Data: Person = $103\,kg$ , Earth = $5.98 \times 10^{24}\,kg$ , Distance = $2.8 \times 10^4\,m$ .
Calculation: * $F_g = \frac{(6.67 \times 10^{-11})(103)(5.98 \times 10^{24})}{(2.8 \times 10^4)^2}$ * $F_g = \frac{4.11 \times 10^{16}}{7.84 \times 10^8}$
Result: $F_g = 52,423,469.39\,N$

4. Distance Calculation (Earth to Mars)

Data: Earth = $5.98 \times 10^{24}\,kg$ , Mars = $6.3 \times 10^{23}\,kg$ , Force = $6.5 \times 10^{21}\,N$ .
Steps: * $R^2 = \frac{(6.67 \times 10^{-11})(5.98 \times 10^{24})(6.3 \times 10^{23})}{6.5 \times 10^{21}}$ * $R^2 = \frac{2.51 \times 10^{38}}{6.5 \times 10^{21}} = 3.86 \times 10^{16}$ * $R = \sqrt{3.86 \times 10^{16}}$
Result: $196,468,827\,m$

5. Gravity Terminology

Acceleration of Gravity: How fast an object moves due to gravity.
Force of Gravity: The force existing between the Earth and objects near it.

Coulomb's Law and Electrostatics

1. Fundamentals

Equation: $F_e = k_e \frac{q_1 q_2}{R^2}$
Relationships: * Force and charges are directly proportional. * Force and distance are inversely proportional. * Force will increase when objects are closer and decrease when objects are further apart.
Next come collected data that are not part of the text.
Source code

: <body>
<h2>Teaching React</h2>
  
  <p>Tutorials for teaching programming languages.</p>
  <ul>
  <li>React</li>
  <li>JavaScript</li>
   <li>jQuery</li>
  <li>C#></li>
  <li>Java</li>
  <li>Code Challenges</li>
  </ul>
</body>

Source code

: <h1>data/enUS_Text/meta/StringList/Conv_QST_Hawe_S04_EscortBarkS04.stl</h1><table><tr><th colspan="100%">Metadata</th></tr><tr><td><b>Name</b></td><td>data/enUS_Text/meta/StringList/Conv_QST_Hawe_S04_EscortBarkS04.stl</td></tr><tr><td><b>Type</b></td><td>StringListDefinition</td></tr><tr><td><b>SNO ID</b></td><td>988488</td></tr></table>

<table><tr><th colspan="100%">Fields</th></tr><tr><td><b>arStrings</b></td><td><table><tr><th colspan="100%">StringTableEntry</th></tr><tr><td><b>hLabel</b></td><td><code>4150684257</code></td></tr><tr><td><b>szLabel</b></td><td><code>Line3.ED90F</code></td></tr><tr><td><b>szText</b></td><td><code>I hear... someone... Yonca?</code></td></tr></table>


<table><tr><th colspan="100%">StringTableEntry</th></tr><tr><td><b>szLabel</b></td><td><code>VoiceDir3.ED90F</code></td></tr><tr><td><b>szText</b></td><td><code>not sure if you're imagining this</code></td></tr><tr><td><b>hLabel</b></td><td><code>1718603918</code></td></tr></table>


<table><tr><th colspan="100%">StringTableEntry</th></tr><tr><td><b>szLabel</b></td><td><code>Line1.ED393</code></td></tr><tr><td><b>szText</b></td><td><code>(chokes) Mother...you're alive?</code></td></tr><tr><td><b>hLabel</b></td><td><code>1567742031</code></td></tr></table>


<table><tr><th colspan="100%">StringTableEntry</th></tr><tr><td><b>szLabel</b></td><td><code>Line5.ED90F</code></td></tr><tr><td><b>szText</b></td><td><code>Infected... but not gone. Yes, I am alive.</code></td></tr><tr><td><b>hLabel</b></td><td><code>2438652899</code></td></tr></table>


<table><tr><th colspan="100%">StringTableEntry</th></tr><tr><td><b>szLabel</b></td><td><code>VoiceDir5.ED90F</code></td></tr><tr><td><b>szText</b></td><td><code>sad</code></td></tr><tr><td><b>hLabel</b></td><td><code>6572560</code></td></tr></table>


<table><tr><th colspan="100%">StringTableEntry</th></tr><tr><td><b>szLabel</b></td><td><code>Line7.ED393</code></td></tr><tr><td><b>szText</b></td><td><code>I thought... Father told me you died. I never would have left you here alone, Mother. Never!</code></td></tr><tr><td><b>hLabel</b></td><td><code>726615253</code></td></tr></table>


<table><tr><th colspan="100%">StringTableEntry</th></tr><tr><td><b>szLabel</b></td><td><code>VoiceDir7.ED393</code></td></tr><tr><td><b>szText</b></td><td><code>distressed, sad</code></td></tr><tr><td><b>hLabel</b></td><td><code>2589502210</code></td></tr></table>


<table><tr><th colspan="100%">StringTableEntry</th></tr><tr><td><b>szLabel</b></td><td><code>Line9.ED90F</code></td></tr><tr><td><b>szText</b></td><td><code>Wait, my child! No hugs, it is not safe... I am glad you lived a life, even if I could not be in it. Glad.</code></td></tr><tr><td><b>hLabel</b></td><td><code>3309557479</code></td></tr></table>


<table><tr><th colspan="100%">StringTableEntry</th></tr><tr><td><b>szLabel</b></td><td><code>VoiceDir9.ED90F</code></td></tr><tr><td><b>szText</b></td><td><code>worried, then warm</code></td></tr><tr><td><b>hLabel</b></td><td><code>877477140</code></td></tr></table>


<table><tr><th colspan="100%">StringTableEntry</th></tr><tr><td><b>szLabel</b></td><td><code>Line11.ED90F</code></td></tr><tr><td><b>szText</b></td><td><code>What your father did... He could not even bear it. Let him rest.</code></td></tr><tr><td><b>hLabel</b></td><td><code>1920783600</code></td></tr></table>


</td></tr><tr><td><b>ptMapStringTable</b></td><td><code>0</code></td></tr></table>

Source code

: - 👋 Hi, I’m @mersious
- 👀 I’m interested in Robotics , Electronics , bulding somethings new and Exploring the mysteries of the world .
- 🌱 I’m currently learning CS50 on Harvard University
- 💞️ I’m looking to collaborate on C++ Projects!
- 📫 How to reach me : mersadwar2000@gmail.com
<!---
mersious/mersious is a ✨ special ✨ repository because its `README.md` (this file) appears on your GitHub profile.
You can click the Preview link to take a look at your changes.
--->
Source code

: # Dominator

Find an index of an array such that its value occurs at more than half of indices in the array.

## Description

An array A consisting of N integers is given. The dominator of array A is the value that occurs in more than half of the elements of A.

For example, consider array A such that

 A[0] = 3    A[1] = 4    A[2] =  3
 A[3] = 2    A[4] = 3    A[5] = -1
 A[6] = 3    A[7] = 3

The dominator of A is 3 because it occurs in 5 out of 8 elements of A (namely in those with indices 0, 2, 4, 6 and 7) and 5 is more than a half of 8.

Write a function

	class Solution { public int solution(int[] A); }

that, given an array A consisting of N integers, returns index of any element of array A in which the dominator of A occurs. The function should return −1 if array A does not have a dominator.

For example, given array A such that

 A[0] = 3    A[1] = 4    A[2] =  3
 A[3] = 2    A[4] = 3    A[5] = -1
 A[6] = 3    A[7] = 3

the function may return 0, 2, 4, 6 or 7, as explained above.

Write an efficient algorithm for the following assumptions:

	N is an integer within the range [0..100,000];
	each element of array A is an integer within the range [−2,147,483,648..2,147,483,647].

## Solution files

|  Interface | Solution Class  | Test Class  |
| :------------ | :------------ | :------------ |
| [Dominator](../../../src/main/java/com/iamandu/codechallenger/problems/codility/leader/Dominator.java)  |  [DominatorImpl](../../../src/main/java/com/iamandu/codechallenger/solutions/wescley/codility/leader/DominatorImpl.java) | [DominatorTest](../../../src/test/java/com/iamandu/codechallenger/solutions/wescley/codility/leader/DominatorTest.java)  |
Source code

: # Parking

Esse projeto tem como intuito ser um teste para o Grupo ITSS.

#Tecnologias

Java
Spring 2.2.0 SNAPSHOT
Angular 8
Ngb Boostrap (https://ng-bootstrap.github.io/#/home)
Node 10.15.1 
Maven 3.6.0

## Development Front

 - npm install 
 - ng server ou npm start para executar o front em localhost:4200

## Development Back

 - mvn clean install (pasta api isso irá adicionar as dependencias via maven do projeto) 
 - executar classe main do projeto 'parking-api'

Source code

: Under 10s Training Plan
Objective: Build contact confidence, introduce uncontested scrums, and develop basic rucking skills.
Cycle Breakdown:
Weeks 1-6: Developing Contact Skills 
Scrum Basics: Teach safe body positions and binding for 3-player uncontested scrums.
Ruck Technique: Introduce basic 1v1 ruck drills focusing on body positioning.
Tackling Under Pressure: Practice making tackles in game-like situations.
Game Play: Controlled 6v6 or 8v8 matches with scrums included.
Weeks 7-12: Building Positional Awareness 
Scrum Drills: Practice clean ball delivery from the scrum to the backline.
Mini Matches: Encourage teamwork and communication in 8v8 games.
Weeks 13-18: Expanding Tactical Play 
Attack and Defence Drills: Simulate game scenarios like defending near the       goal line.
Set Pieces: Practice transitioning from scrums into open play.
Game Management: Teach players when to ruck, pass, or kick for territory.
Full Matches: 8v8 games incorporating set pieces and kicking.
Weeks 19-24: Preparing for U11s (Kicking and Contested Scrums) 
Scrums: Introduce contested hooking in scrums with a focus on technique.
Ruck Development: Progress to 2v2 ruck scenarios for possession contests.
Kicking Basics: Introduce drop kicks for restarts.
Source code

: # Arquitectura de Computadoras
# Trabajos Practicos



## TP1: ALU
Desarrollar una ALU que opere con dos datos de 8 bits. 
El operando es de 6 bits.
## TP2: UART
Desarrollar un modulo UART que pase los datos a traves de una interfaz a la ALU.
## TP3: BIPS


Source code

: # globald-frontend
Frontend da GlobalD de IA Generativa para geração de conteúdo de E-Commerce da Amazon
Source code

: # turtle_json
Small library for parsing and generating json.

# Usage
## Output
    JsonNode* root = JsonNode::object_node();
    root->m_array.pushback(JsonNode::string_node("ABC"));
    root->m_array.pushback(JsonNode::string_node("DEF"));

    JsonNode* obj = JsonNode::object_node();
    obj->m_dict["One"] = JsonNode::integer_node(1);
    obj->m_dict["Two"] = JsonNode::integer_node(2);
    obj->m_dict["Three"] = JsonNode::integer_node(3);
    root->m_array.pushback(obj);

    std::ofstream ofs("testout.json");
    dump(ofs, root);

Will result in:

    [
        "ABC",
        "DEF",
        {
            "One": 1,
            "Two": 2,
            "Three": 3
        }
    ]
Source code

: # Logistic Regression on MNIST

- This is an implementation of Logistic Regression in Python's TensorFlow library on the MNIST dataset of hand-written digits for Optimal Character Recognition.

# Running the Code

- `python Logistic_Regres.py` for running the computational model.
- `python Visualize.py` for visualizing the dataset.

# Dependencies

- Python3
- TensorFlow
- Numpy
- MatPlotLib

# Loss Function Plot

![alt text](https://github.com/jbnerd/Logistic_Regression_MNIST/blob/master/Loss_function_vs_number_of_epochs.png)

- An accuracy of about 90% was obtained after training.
2. Electrical Force Between Protons

Data: Two protons ( $q = 1.6 \times 10^{-19}\,C$ ) at a distance of $10.6 \times 10^{-11}\,m$ .
Calculation: * $F_e = \frac{(8.99 \times 10^9)(1.6 \times 10^{-19})(1.6 \times 10^{-19})}{(10.6 \times 10^{-11})^2}$ * $F_e = \frac{2.30 \times 10^{-28}}{1.123 \times 10^{-20}}$
Result: $F_e = 2.1 \times 10^{-8}$

3. Charge Calculation

Scenario: Particle next to an electron ( $q = -1.6 \times 10^{-19}\,C$ ) at distance $7.6 \times 10^{-12}\,m$ with force $14.5 \times 10^8\,N$ .
Step: $q_1 q_2 = \frac{F R^2}{k_e}$
Result: $q = -9.31 \times 10^{-40}\,C$

Unit 7: Rotational Motion

1. Centripetal Calculations

Scenario: A $79\,kg$ object spinning at $15\,m/s$ on a platform with radius $2.75\,m$ .
Centripetal Acceleration ( $A_c$ ): * $A_c = \frac{v^2}{r} = \frac{15^2}{2.75}$ * Result: $81.81\,m/s^2$
Centripetal Force ( $F_c$ ): * $F_c = ma = 79 \times 81.81$ * Result: $6463\,N$
Effect of Doubling Speed: * Speed ( $v$ ) doubled to $30\,m/s$ . * $F_c = \frac{mv^2}{r} = \frac{79 \times 30^2}{2.75}$ * Result: $25,854.55\,N$

2. Torque Calculation

Scenario: Applying $5.6\,N$ of force at an angle of $30^\circ$ with a radius of $0.24\,m$ .
Formula: $\tau = r F \sin(\theta)$
Calculation: $\tau = 5.6 \times 0.24 \times \sin(30^\circ)$
Result: $\tau = 0.672\,N\cdot m$
Increasing the Radius: * Radius increased to $0.48\,m$ . * Calculation: $\tau = 5.6 \times 0.48 \times \sin(30^\circ)$ * Result: $1.344\,N\cdot m$ * Implication: Increasing the radius makes it easier to push.